#### About this task
For every entry that follows, return an identical copy.

Dataset entries

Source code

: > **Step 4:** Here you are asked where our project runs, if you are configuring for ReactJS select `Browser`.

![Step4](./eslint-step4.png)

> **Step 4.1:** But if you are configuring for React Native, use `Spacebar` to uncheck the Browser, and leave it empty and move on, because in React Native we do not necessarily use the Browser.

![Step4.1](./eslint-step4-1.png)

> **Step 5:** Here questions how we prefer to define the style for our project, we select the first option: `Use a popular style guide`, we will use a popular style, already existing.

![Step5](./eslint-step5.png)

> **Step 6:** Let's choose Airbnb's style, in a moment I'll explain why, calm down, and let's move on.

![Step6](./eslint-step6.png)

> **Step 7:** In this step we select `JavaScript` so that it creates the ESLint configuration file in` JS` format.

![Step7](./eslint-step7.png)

#### Result of this exercise
Source code

: > **Step 4:** Here you are asked where our project runs, if you are configuring for ReactJS select `Browser`.

![Step4](./eslint-step4.png)

> **Step 4.1:** But if you are configuring for React Native, use `Spacebar` to uncheck the Browser, and leave it empty and move on, because in React Native we do not necessarily use the Browser.

![Step4.1](./eslint-step4-1.png)

> **Step 5:** Here questions how we prefer to define the style for our project, we select the first option: `Use a popular style guide`, we will use a popular style, already existing.

![Step5](./eslint-step5.png)

> **Step 6:** Let's choose Airbnb's style, in a moment I'll explain why, calm down, and let's move on.

![Step6](./eslint-step6.png)

> **Step 7:** In this step we select `JavaScript` so that it creates the ESLint configuration file in` JS` format.

![Step7](./eslint-step7.png)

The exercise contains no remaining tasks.